Desentralisasi Penegakan HAM
Fokus

Desentralisasi Penegakan HAM

"The closer the government, the better it serves" David Osborne dan Ted Gaebler

Oleh:
AWi/APr
Bacaan 2 Menit
Desentralisasi Penegakan HAM
Hukumonline

Mendekat ke rakyat. Di Pidie (Aceh) orang mati kena peluru; di Sambas (Kalimantan Barat) orang luka kena bacok; di Purwokerto orang dibakar hidup-hidup; di Kupang anak mati karena busung lapar; di Papua orang-orang ditangkapi karena membuat konferensi pers tentang pelanggaran Hak Asasi Manusia (HAM), mengibarkan bendera dan menyuarakan pendapat; di Surabaya buruh dipecat karena mogok kerja. Cerita-cerita semacam kerap terdengar.
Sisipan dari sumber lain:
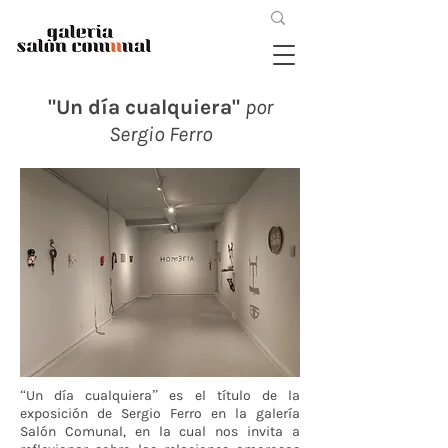
"Un día cualquiera"
por
Sergio Ferro
“Un día cualquiera” es el título de la
exposición de Sergio Ferro en la galería
Salón Comunal, en la cual nos invita a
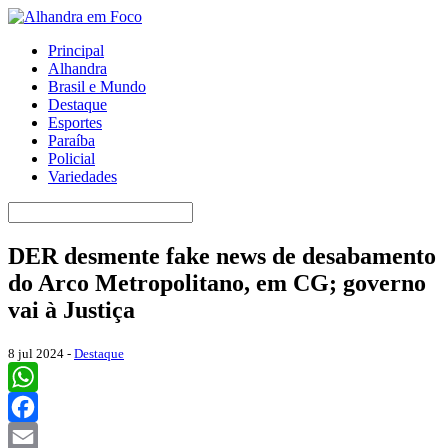
Principal
Alhandra
Brasil e Mundo
Destaque
Esportes
Paraíba
Policial
Variedades
DER desmente fake news de desabamento
do Arco Metropolitano, em CG; governo
vai à Justiça
8 jul 2024 -
Destaque
WhatsApp
Facebook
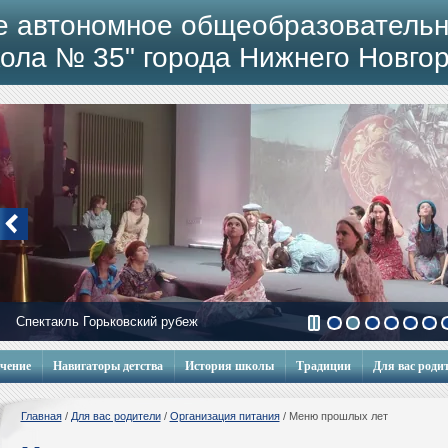
е автономное общеобразовательн
ола № 35" города Нижнего Новго
Спектакль Горьковский рубеж
Мобильный городок
учение
Навигаторы детства
История школы
Традиции
Для вас роди
Главная
/
Для вас родители
/
Организация питания
/
Меню прошлых лет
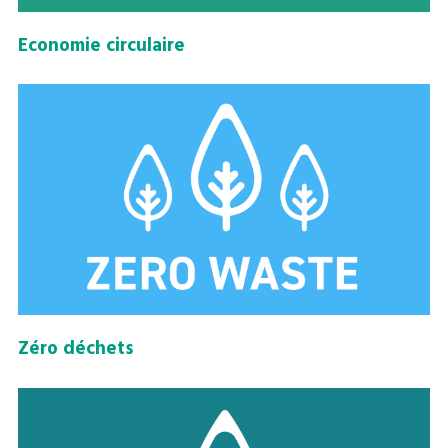
Economie circulaire
Zéro déchets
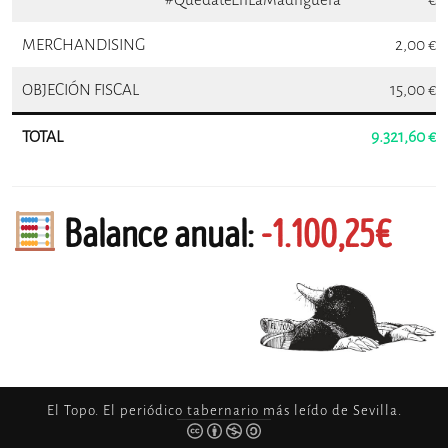
MERCHANDISING
2,00 €
OBJECIÓN FISCAL
15,00 €
TOTAL
9.321,60 €
Balance anual:
-1.100,25€
El Topo. El periódico tabernario más leído de Sevilla.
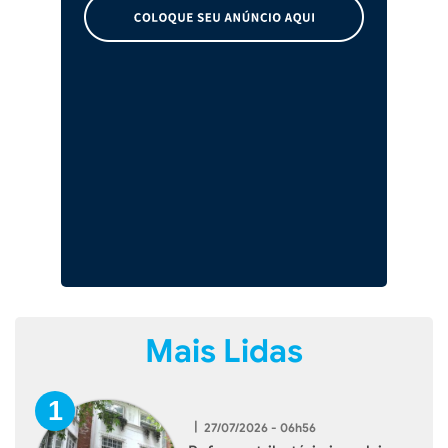
Mais Lidas
|
27/07/2026 - 06h56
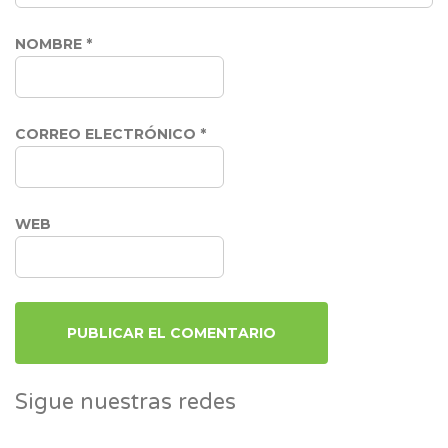
NOMBRE
*
CORREO ELECTRÓNICO
*
WEB
Sigue nuestras redes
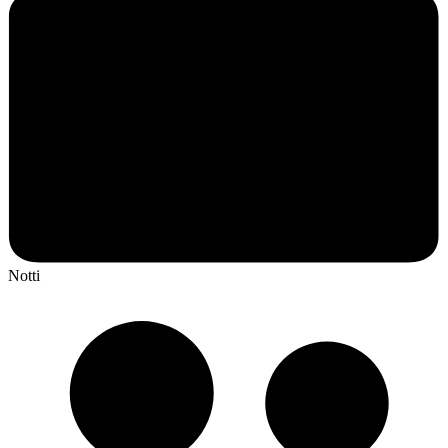
Notti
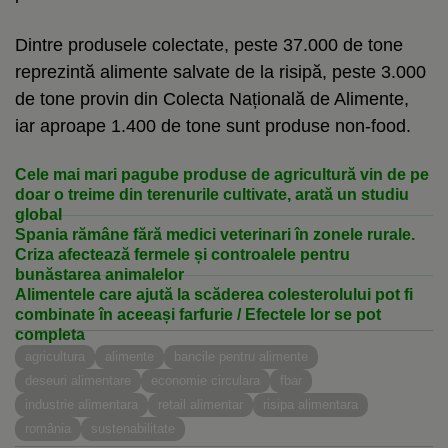
Dintre produsele colectate, peste 37.000 de tone
reprezintă alimente salvate de la risipă, peste 3.000
de tone provin din Colecta Națională de Alimente,
iar aproape 1.400 de tone sunt produse non-food.
Cele mai mari pagube produse de agricultură vin de pe
doar o treime din terenurile cultivate, arată un studiu
global
Spania rămâne fără medici veterinari în zonele rurale.
Criza afectează fermele și controalele pentru
bunăstarea animalelor
Alimentele care ajută la scăderea colesterolului pot fi
combinate în aceeași farfurie / Efectele lor se pot
completa
agricultura
alimente
bancile pentru alimente
deseuri alimentare
economie circulara
fbar
industrie alimentara
retail alimentar
risipa alimentara
românia
sustenabilitate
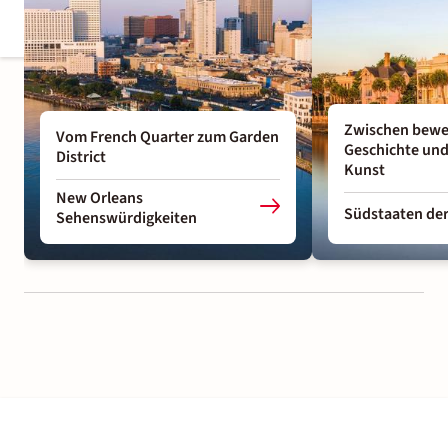
Zwischen bewe
Vom French Quarter zum Garden
Geschichte und
District
Kunst
New Orleans
Südstaaten de
Sehenswürdigkeiten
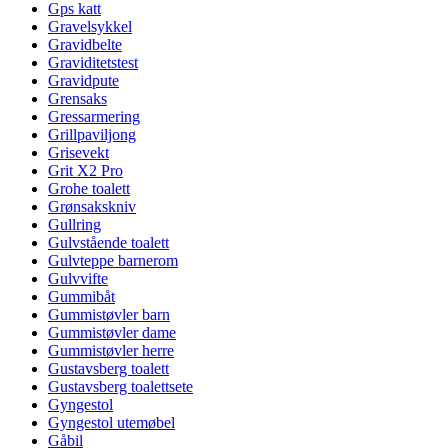
Gps katt
Gravelsykkel
Gravidbelte
Graviditetstest
Gravidpute
Grensaks
Gressarmering
Grillpaviljong
Grisevekt
Grit X2 Pro
Grohe toalett
Grønsakskniv
Gullring
Gulvstående toalett
Gulvteppe barnerom
Gulvvifte
Gummibåt
Gummistøvler barn
Gummistøvler dame
Gummistøvler herre
Gustavsberg toalett
Gustavsberg toalettsete
Gyngestol
Gyngestol utemøbel
Gåbil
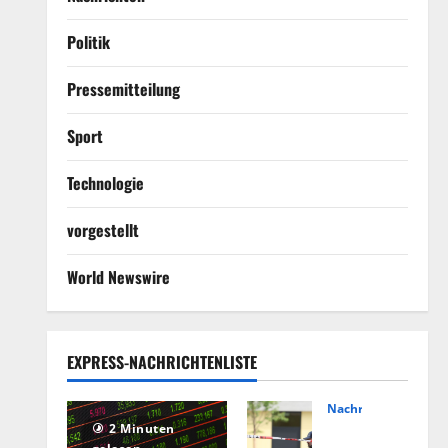
Politik
Pressemitteilung
Sport
Technologie
vorgestellt
World Newswire
EXPRESS-NACHRICHTENLISTE
Nachrichten
Hin
2 Minuten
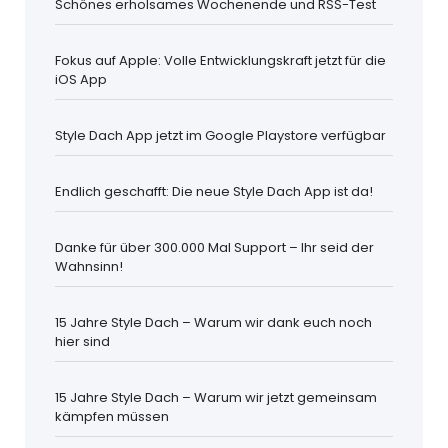
Schönes erholsames Wochenende und RSS-Test
Fokus auf Apple: Volle Entwicklungskraft jetzt für die
iOS App
Style Dach App jetzt im Google Playstore verfügbar
Endlich geschafft: Die neue Style Dach App ist da!
Danke für über 300.000 Mal Support – Ihr seid der
Wahnsinn!
15 Jahre Style Dach – Warum wir dank euch noch
hier sind
15 Jahre Style Dach – Warum wir jetzt gemeinsam
kämpfen müssen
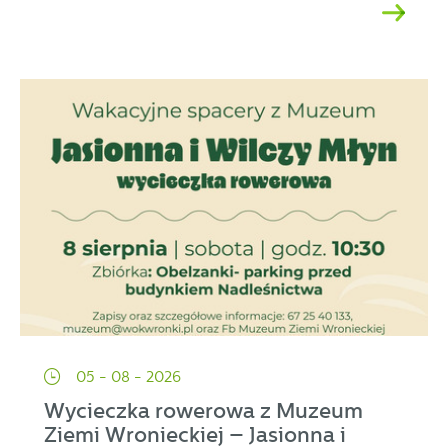
05 - 08 - 2026
Wycieczka rowerowa z Muzeum
Ziemi Wronieckiej – Jasionna i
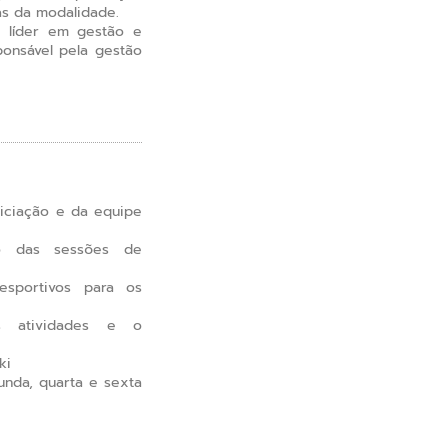
as da modalidade.
 líder em gestão e
ponsável pela gestão
iciação e da equipe
ão das sessões de
esportivos para os
as atividades e o
ki
unda, quarta e sexta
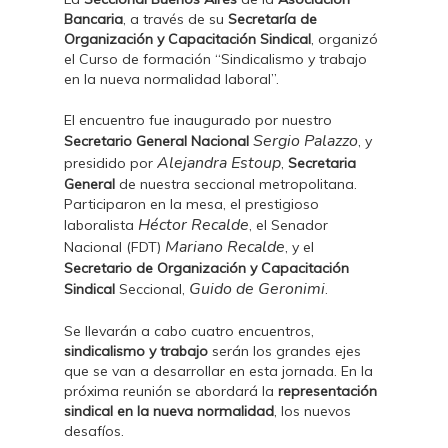
Bancaria
, a través de su
Secretaría de
Organización y Capacitación Sindical
, organizó
el Curso de formación “Sindicalismo y trabajo
en la nueva normalidad laboral”.
El encuentro fue inaugurado por nuestro
Sergio Palazzo
Secretario General Nacional
, y
Alejandra Estoup
presidido por
,
Secretaria
General
de nuestra seccional metropolitana.
Participaron en la mesa, el prestigioso
Héctor Recalde
laboralista
, el Senador
Mariano Recalde
Nacional (FDT)
, y el
Secretario de Organización y Capacitación
Guido de Geronimi
Sindical
Seccional,
.
Se llevarán a cabo cuatro encuentros,
sindicalismo y trabajo
serán los grandes ejes
que se van a desarrollar en esta jornada. En la
próxima reunión se abordará la
representación
sindical en la nueva normalidad
, los nuevos
desafíos.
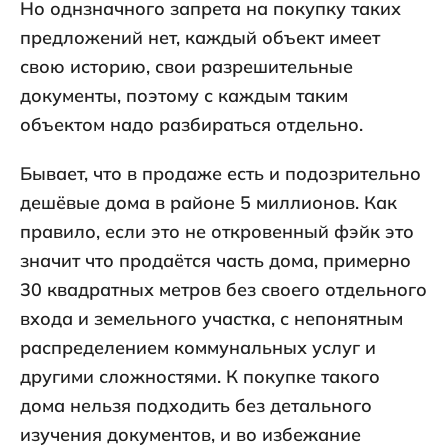
Но однзначного запрета на покупку таких
предложений нет, каждый объект имеет
свою историю, свои разрешительные
документы, поэтому с каждым таким
объектом надо разбираться отдельно.
Бывает, что в продаже есть и подозрительно
дешёвые дома в районе 5 миллионов. Как
правило, если это не откровенный фэйк это
значит что продаётся часть дома, примерно
30 квадратных метров без своего отдельного
входа и земельного участка, с непонятным
распределением коммунальных услуг и
другими сложностями. К покупке такого
дома нельзя подходить без детального
изучения документов, и во избежание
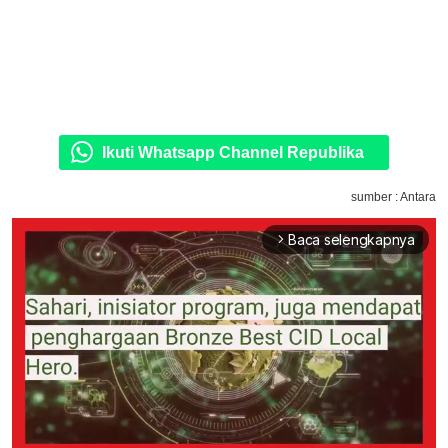
Ikuti Whatsapp Channel Republika
sumber : Antara
Baca selengkapnya
arrow_forward_ios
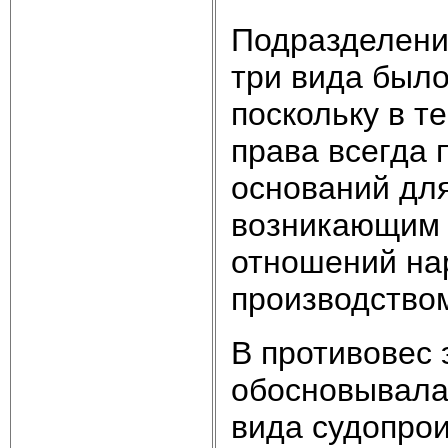
Подразделени
три вида было
поскольку в т
права всегда 
оснований дл
возникающим 
отношений на
производство
В противовес 
обосновывала
вида судопрои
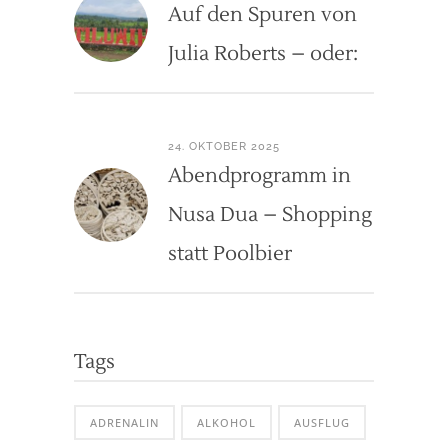
Auf den Spuren von
Julia Roberts – oder:
24. OKTOBER 2025
Abendprogramm in
Nusa Dua – Shopping
statt Poolbier
Tags
ADRENALIN
ALKOHOL
AUSFLUG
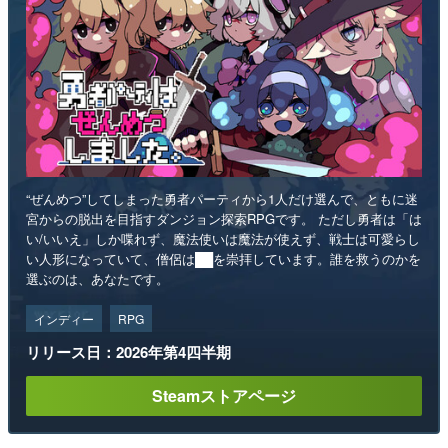
“ぜんめつ”してしまった勇者パーティから1人だけ選んで、ともに迷
宮からの脱出を目指すダンジョン探索RPGです。 ただし勇者は「は
い/いいえ」しか喋れず、魔法使いは魔法が使えず、戦士は可愛らし
い人形になっていて、僧侶は██を崇拝しています。誰を救うのかを
選ぶのは、あなたです。
インディー
RPG
リリース日：2026年第4四半期
Steamストアページ
ランキング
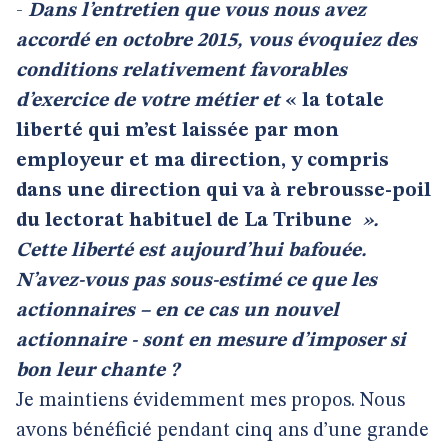
-
Dans l’entretien que vous nous avez
accordé en octobre 2015, vous évoquiez des
conditions relativement favorables
d’exercice de votre métier et
« la totale
liberté qui m’est laissée par mon
employeur et ma direction, y compris
dans une direction qui va à rebrousse-poil
du lectorat habituel de La Tribune
».
Cette liberté est aujourd’hui bafouée.
N’avez-vous pas sous-estimé ce que les
actionnaires – en ce cas un nouvel
actionnaire - sont en mesure d’imposer si
bon leur chante ?
Je maintiens évidemment mes propos. Nous
avons bénéficié pendant cinq ans d’une grande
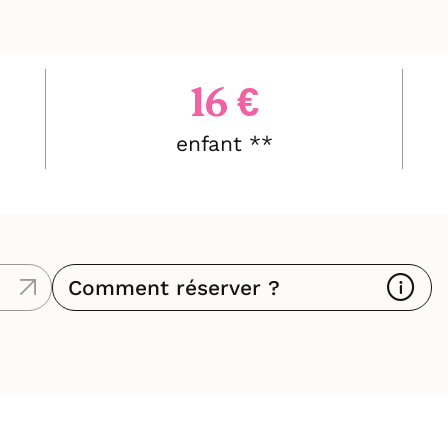
16 €
enfant **
Comment réserver ?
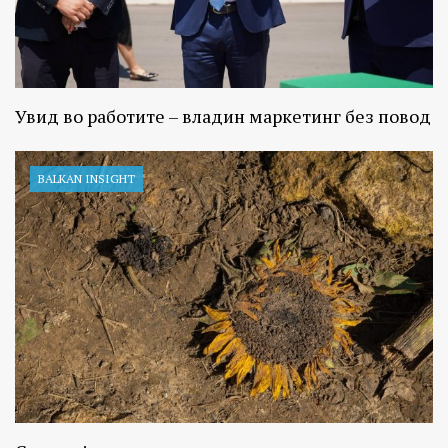
Увид во работите – владин маркетинг без повод
BALKAN INSIGHT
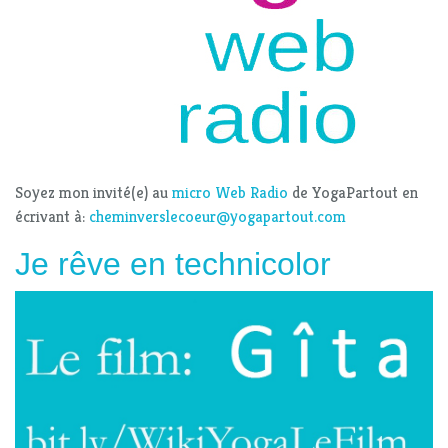
Soyez mon invité(e) au
micro Web Radio
de YogaPartout en
écrivant à:
cheminverslecoeur@yogapartout.com
Je rêve en technicolor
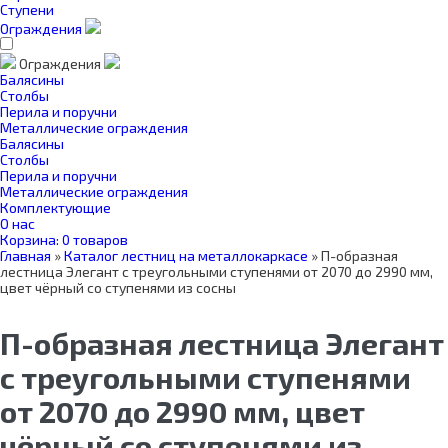
Ступени
Ограждения
Ограждения
Балясины
Столбы
Перила и поручни
Металлические ограждения
Балясины
Столбы
Перила и поручни
Металлические ограждения
Комплектующие
О нас
Корзина:
0 товаров
Главная
»
Каталог лестниц на металлокаркасе
»
П-образная
лестница Элегант с треугольными ступенями от 2070 до 2990 мм,
цвет чёрный со ступенями из сосны
П-образная лестница Элегант
с треугольными ступенями
от 2070 до 2990 мм, цвет
чёрный со ступенями из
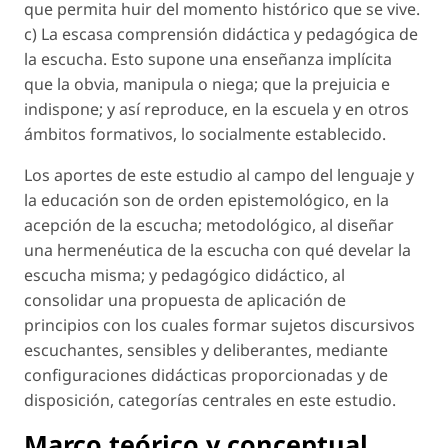
que permita huir del momento histórico que se vive.
c) La escasa comprensión didáctica y pedagógica de
la escucha. Esto supone una enseñanza implícita
que la obvia, manipula o niega; que la prejuicia e
indispone
; y así reproduce, en la escuela y en otros
ámbitos formativos, lo socialmente establecido.
Los aportes de este estudio al campo del lenguaje y
la educación son de orden epistemológico, en la
acepción de la escucha; metodológico, al diseñar
una hermenéutica de la escucha con qué develar la
escucha misma; y pedagógico didáctico, al
consolidar una propuesta de aplicación de
principios con los cuales formar sujetos discursivos
escuchantes, sensibles y deliberantes, mediante
configuraciones didácticas proporcionadas y de
disposición, categorías centrales en este estudio.
Marco teórico y conceptual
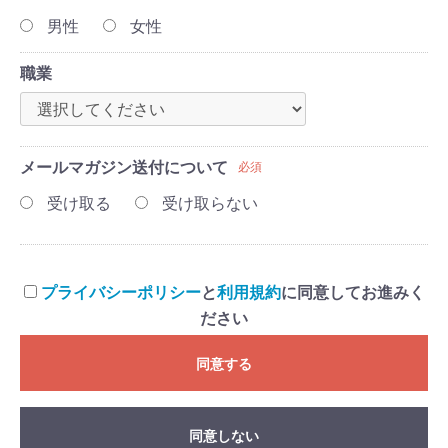
男性
女性
職業
メールマガジン送付について
必須
受け取る
受け取らない
プライバシーポリシー
と
利用規約
に同意してお進みく
ださい
同意する
同意しない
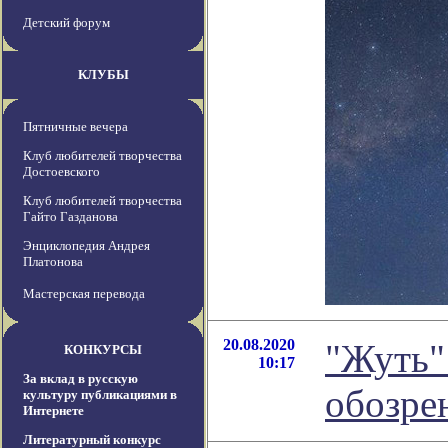
Детский форум
КЛУБЫ
Пятничные вечера
Клуб любителей творчества
Достоевского
Клуб любителей творчества
Гайто Газданова
Энциклопедия Андрея
Платонова
Мастерская перевода
20.08.2020
"Жуть"
КОНКУРСЫ
10:17
За вклад в русскую
обозре
культуру публикациями в
Интернете
Литературный конкурс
Ribuan kasus pelanggaran HAM terjadi di tingkat lokal, tetapi penyelesaiannya dibebankan pada pusat, seakan-akan pusat mampu (dan mau) melakukan segala hal untuk menyelesaikannya. Namun, pada akhirnya para korban harus menyadari bahwa ternyata harapan penyelesaian tersebut tiada kunjung selesai.  Belum lagi karena hambatan infrastruktur yang terbatas.

Tidak bisa diingkari bahwa kendala geografis sering kali menjadikan persoalan HAM juga sulit diatasi. Untuk itulah sebenarnya mekanisme penegakan HAM tidak cukup terhenti di tingkat internasional, regional, ataupun nasional, tapi kini kebutuhan tersebut mengarah pada kebutuhan lokal.

Kebutuhan akan mekanisme lokal

Ungkapan pembuka di atas sebenarnya menggambarkan betapa mekanisme lokal sangat dibutuhkan untuk bisa mengatasi persoalan di tingkat lokal tanpa harus melibatkan atau menunggu pusat.

Artinya, institusi pemerintahan dan juga institusi publik -- termasuk di dalamnya lembaga-lembaga yang independen dan tidak berpihak di dalam upaya penegakan dan pemajuan HAM -- perlu didekatkan kepada rakyat. Tujuannya, agar pelayanan yang diberikan kepada masyarakatnya menjadi lebih baik dan lebih mampu mengakomodasi kebutuhan komunitasnya.

Soepomo pernah menyebut otonomi daerah semestinya dipahami sebagai "prinsip" yang menghormati kehidupan regional menurut riwayat, adat, dan sifat-sifat sendiri-sendiri, dalam kadar negara kesatuan.

Sesungguhnya tiap daerah memiliki  sejarah dan sifat khusus yang berlainan dari riwayat dan sifat daerah lain. Karena itu, pemerintah yang bijak semestinya mampu menjauhkan segala urusan yang bermaksud menguniformisasi (baca: menyeragamkan) seluruh daerah menurut satu model.